Remember - the shipments of used fuel are going to be pretty costly shipments and will require a large quantity of security personnel along nearly every mile of the trip.
This canister system would be used for at-reactor storage of commercial used fuel, transportation of the material to the repository, aging of the fuel (i.e., letting the hot, short-lived isotopes decay away), and eventually disposal of the material in the mountain. If energy policy in the US changes, at some time in the future, and the used fuel is destined for recycling, then the TAD can be used to transport the fuel to the recycling center. If energy policy doesn't change -- or even worse, the nutty "Greens" gain control and shut down nuclear power altogether, heaven forbid -- then the material is ready for disposal.
So this is a system that would standardize the dry-cask storage that is currently being used at reactors sites around the country, but unlike current systems, would be designed to transport the material to Yucca Mountain or wherever it needs to go. Sounds pretty good to me.
I don't think so; IFRs and LFTRs would do most or all reprocessing on-site, shipping fertile fuel in and fission products out.
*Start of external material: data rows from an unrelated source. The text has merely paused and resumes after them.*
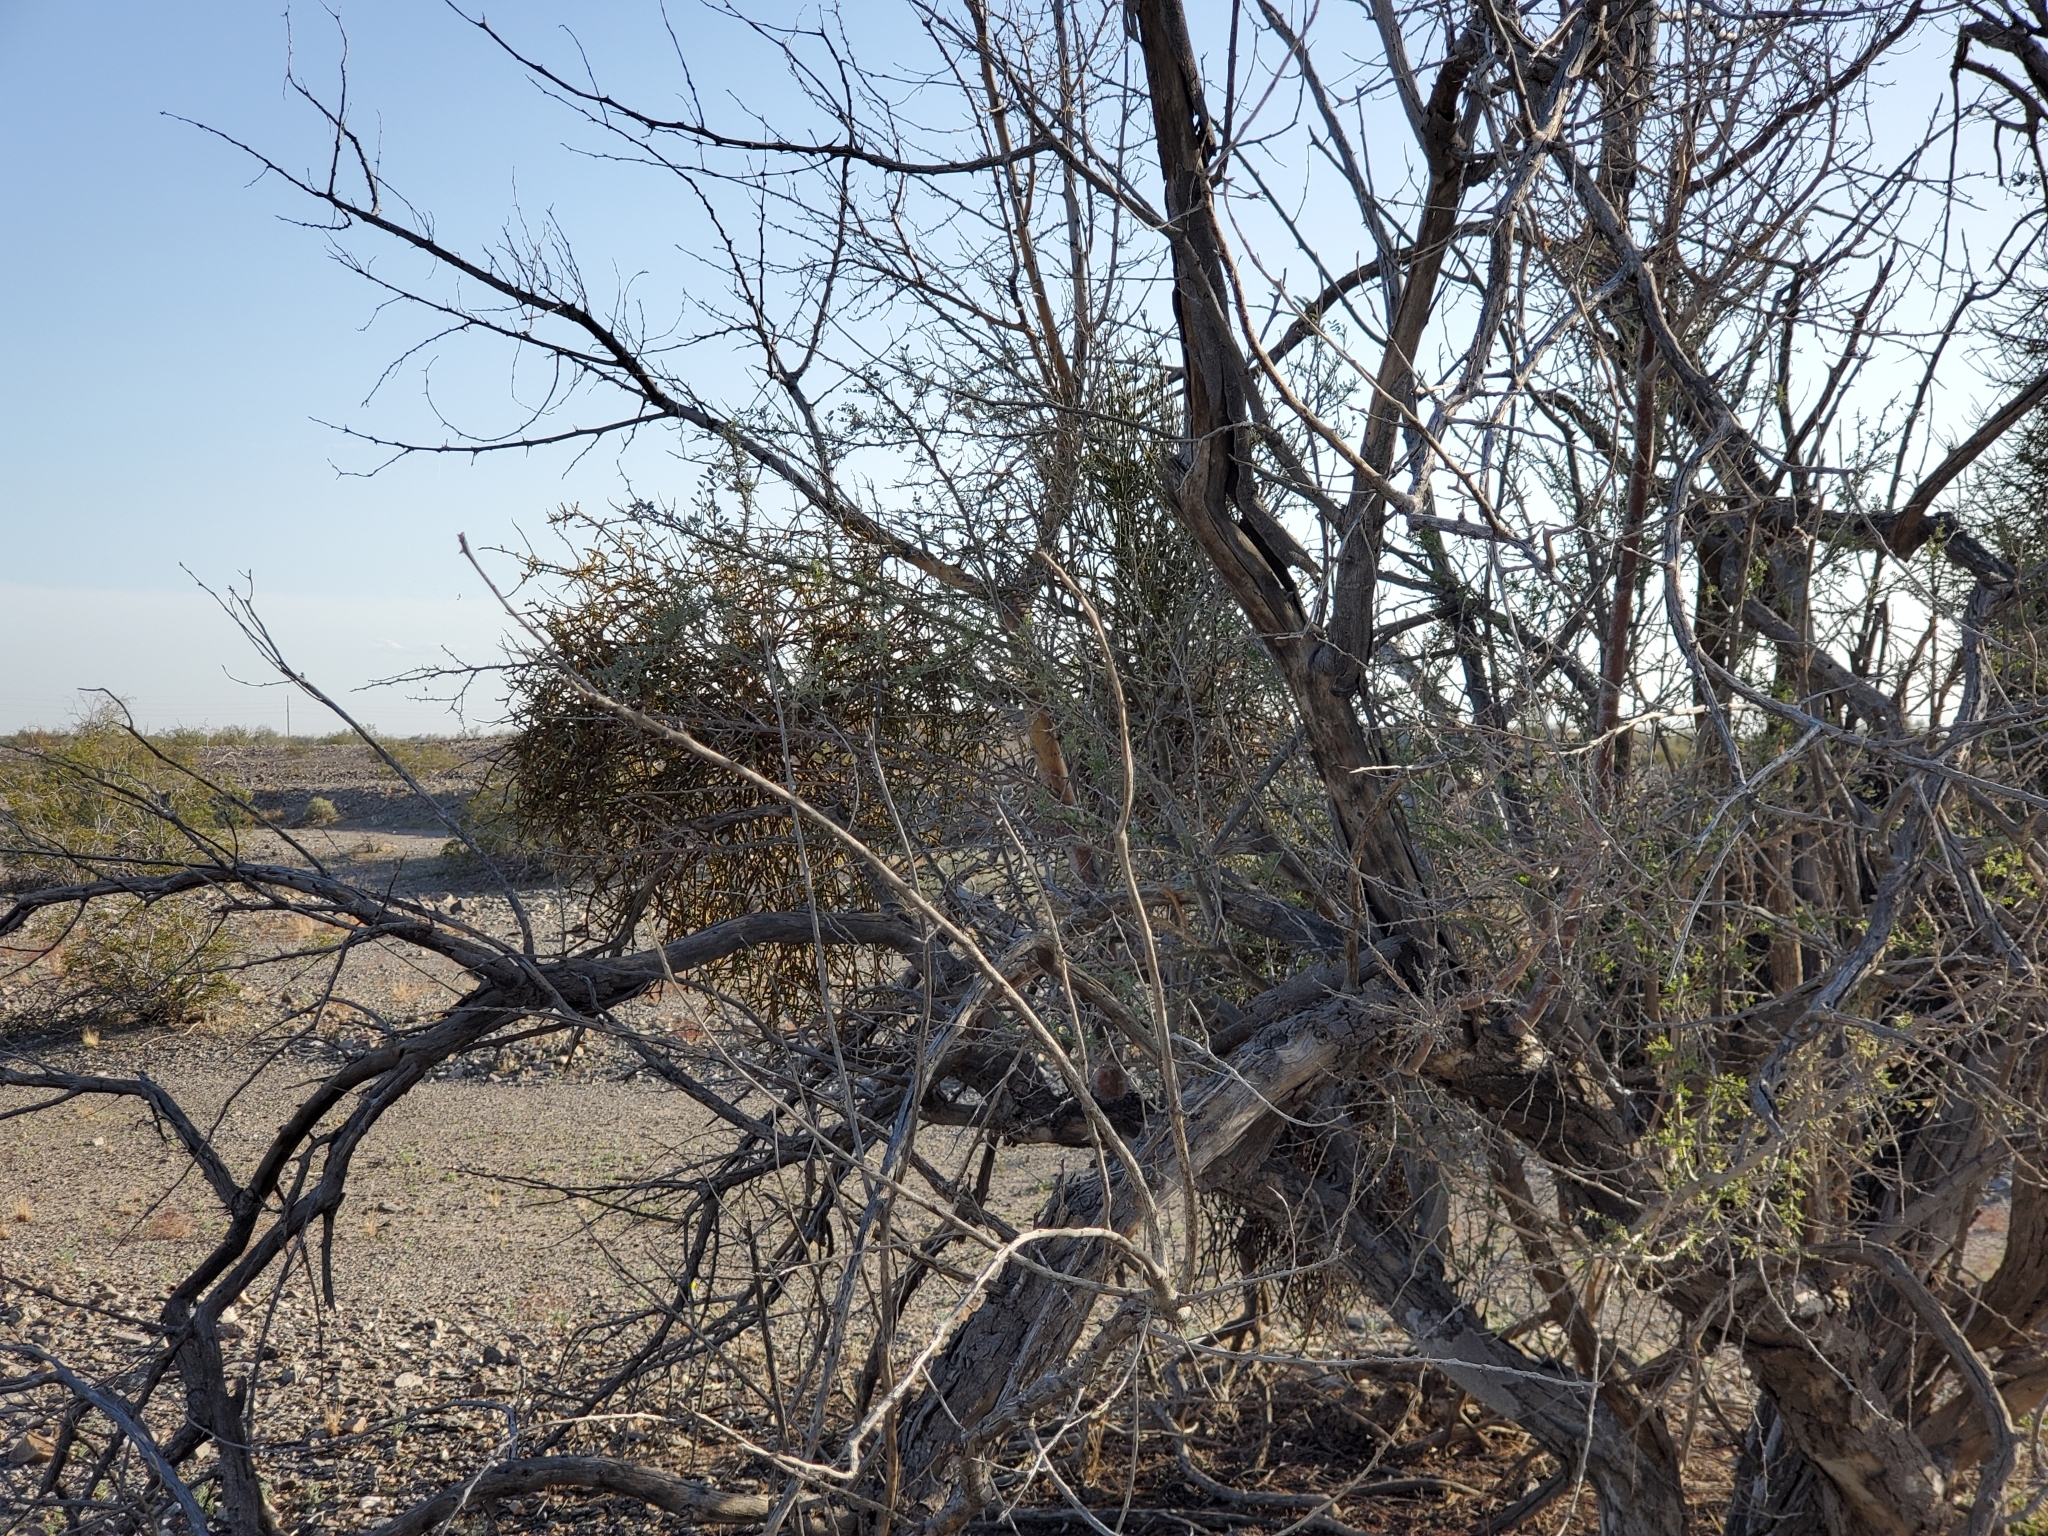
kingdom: Plantae
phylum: Tracheophyta
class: Magnoliopsida
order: Fabales
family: Fabaceae
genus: Senegalia
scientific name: Senegalia greggii
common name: Texas-mimosa
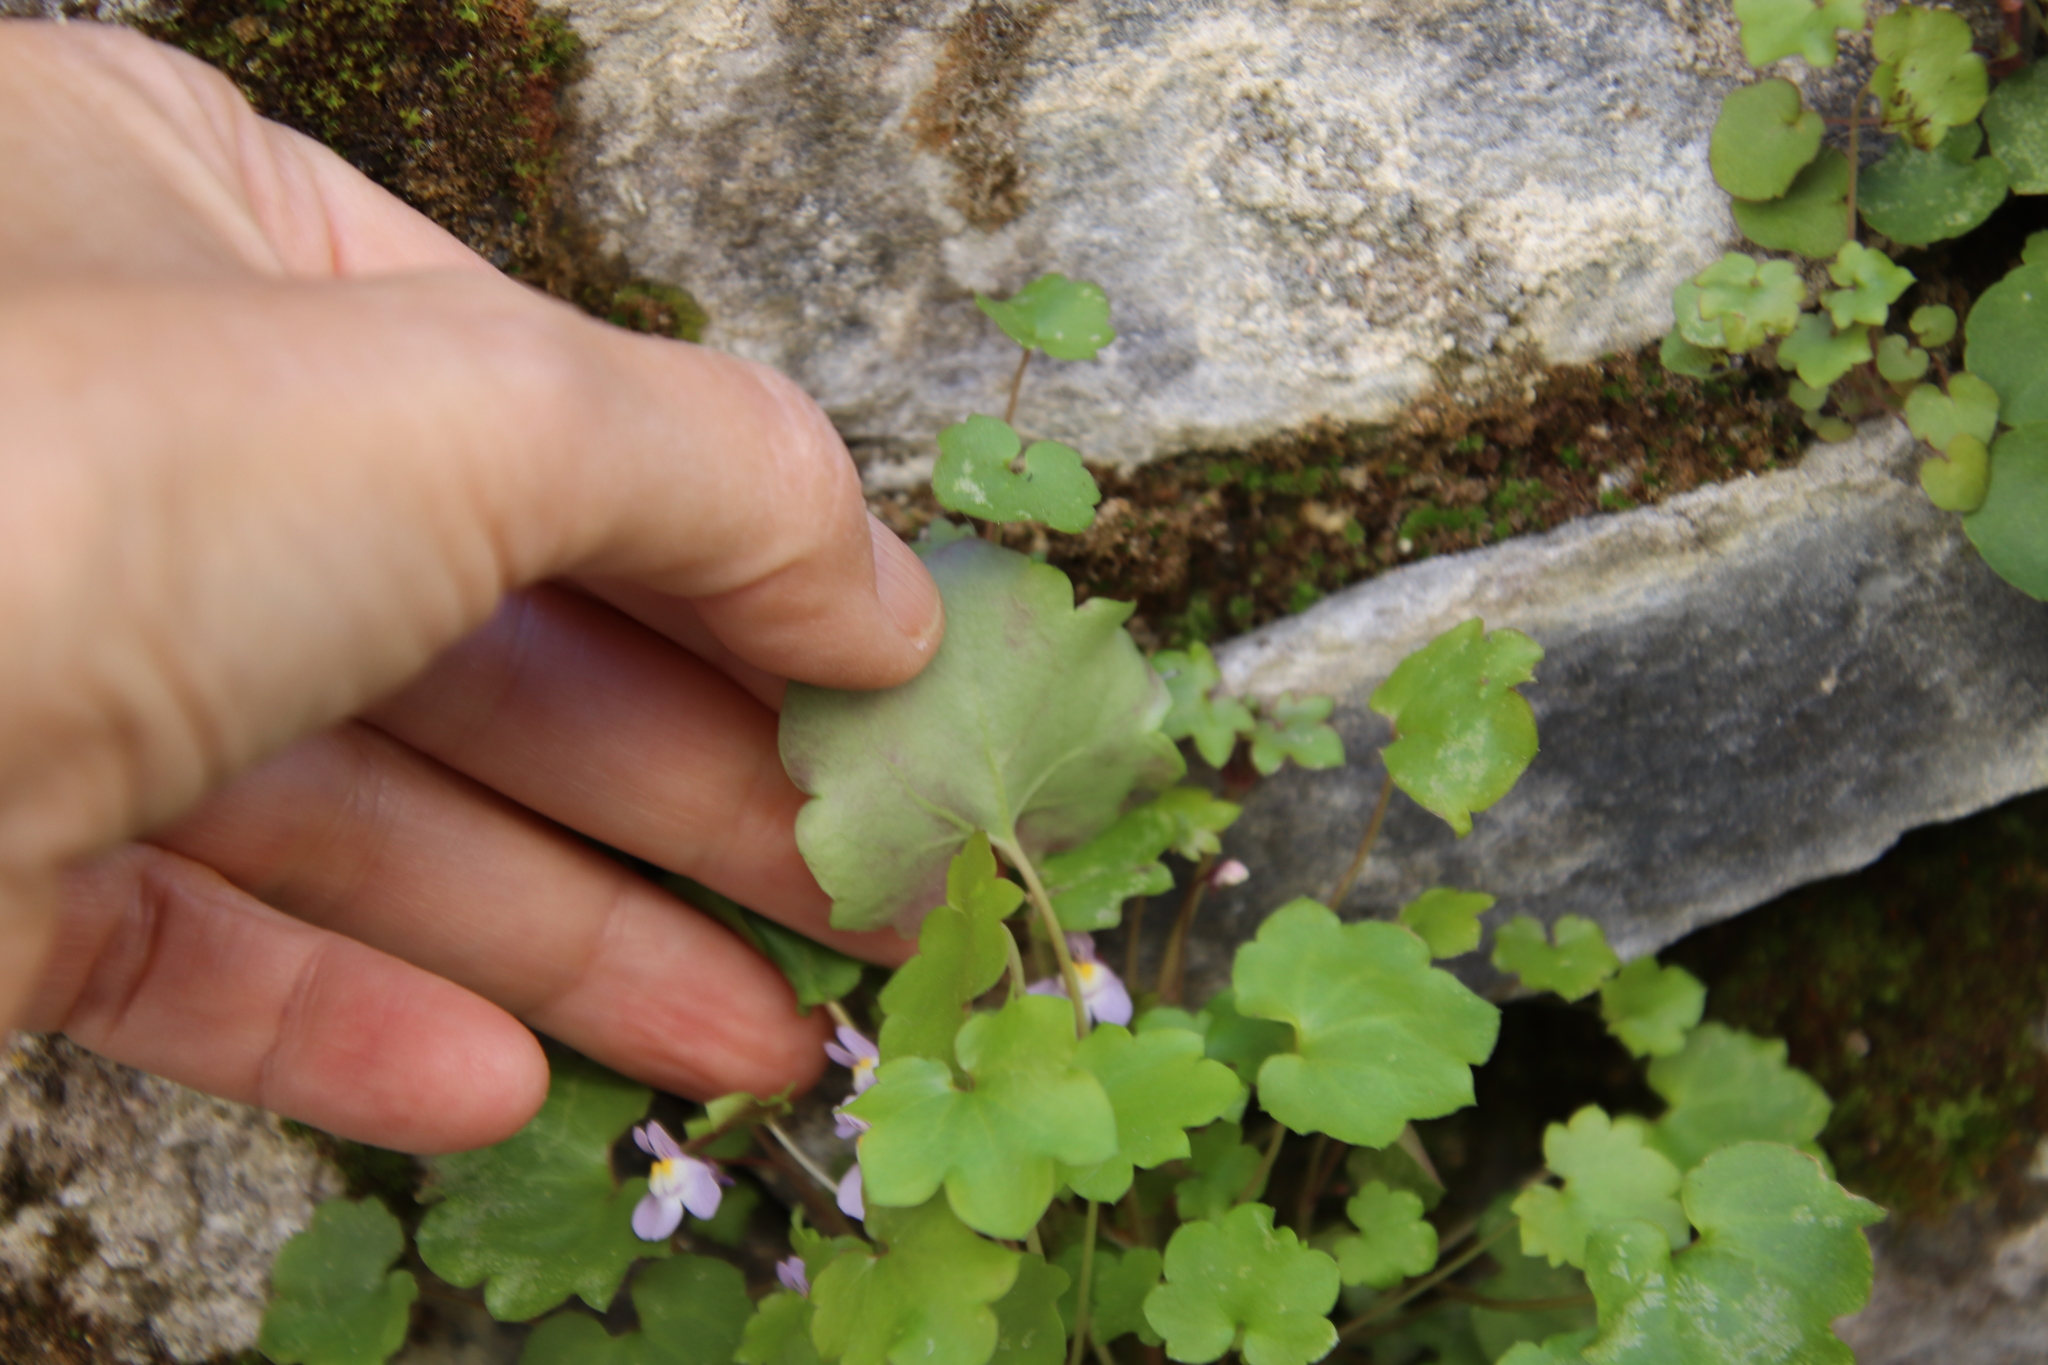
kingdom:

Also, when I say "closed-cycle scheme" I mean a full scheme that includes addressing all the spent LWR fuel that has been, and will be created in the coming decades. All that fuel will have to be shipped somewhere. Then some final waste form (fission products, ideally) will have to be shipped to a final repository. Final result; more shipments.
Anyway, I'm not putting up shipments as a reason to go once through. It's just not a reason not to go once through.
Jim Hopf
Storage and transportation of used fuel (casks, etc..) is my specific field. I've been involved with studies that look at overall costs of various fuel management options.
Once through would be cheapest, if you can still get by with one repository (due to the high cost of reprocessing). I'd say multiple repositories is much more expensive, economically and politically, which is why I favor eventual reprocessing.
As for the "wasted cost" of sending fuel to Yucca then pulling it back out for reprocessing, the main cost is the repository itself, as opposed to the shipments. Shipping cask costs are minor, since they can be used again and again. Extra shipping miles (we're not talking about extra shipments) would add some to the cost, but not much.
The main point, however, is that all these costs are minor in the grand scheme of things. The whole program costs 0.1 cents/kW-hr, so any "wasted cost" is no more than that. My overall take on this whole thing was given in my earlier post. That is, is it worth 0.1 cents/kW-hr to mostly take away the anti's best argument with the general public, and measurably reduce political opposition to nuclear. I know what my answer is.